During the 37-33 victory, the senior completed nearly 75 percent of his 35 passes for 387 yards and two touchdowns, while also chipping in with 141 yards rushing and a score. Given the way the game broke, the Rebels needed every last one of those yards, and there’s sure to be plenty more to come in the games that will follow. It isn’t easy, but when Ta’amu is leading the Rebels, there’s always a chance.
Kyle Rachwal, LB, Eastern Michigan
Rachwal looks the part of an intimidating force over the middle, and on the off chance that anyone doubted it, he showed just why he’s a terror to opposing offenses with his performance against Toledo. The senior registered 11 total tackles, posted a sack, and even displayed his ability to disrupt passing lanes with a pass break up as the Eagles won 28-26.
Wesley Fields, RB, Georgia Southern
The going was tough against Texas State, but Fields never stopped believing in himself, and the team put its trust in him as well. In a low-scoring affair, Fields churned out 93 yards and one touchdown to pave the way in a 15-13 victory.
Juwan Foggie, LB, Charlotte
Western Kentucky might be known as the Hilltoppers, but Foggie was most certainly at the top of his game this past Saturday. He was all over the field, registering eight tackles (seven of them solo) and was a menace in the backfield, including one sack. Of course, his coup de grace was when he snagged a pair of passes of interceptions for the 49ers as they cruised to a 40-14 win.

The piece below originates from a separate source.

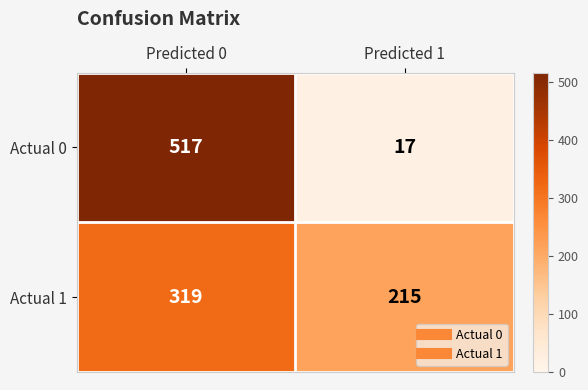

What is the sum of all Actual 0 values?

534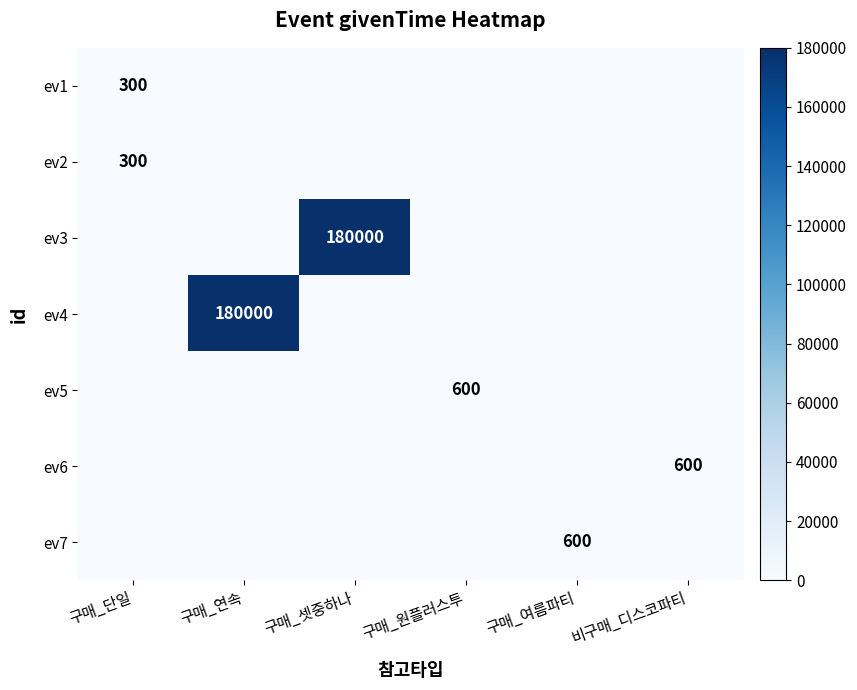

What is the total value across all series at 구매_단일?

600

Every week during the NFL regular season, we will track notable performances by NFL players who participated in the Collegiate Bowl. Here are the top performers from Week 6:
Marquez Valdes Scantling- WR
Green Bay Packers
With his game-breaking speed, the rookie is becoming one of Aaron Rodgers’s go-to guys, as he caught three passes for 103 yards in the Packers’ win over the 49ers.
Tarik Cohen- RB
After a Week 5 bye, Tarik Cohen was back in full force against the Dolphins. He finished the game with seven catches for 90 yards and 31 yards on five carries, including a 21-yard touchdown run.
Avery Williamson- LB
New York Jets
Williamson continued his big year with six tackles, two pass deflections and an interception against the Colts.
Duron Harmon- Safety
New England Patriots
The veteran defender continued to find himself at the right place at the right time during the Patriots game against the Chiefs. With three tackles and one interception, Harmon was able to help his team hold off the Chiefs for the win.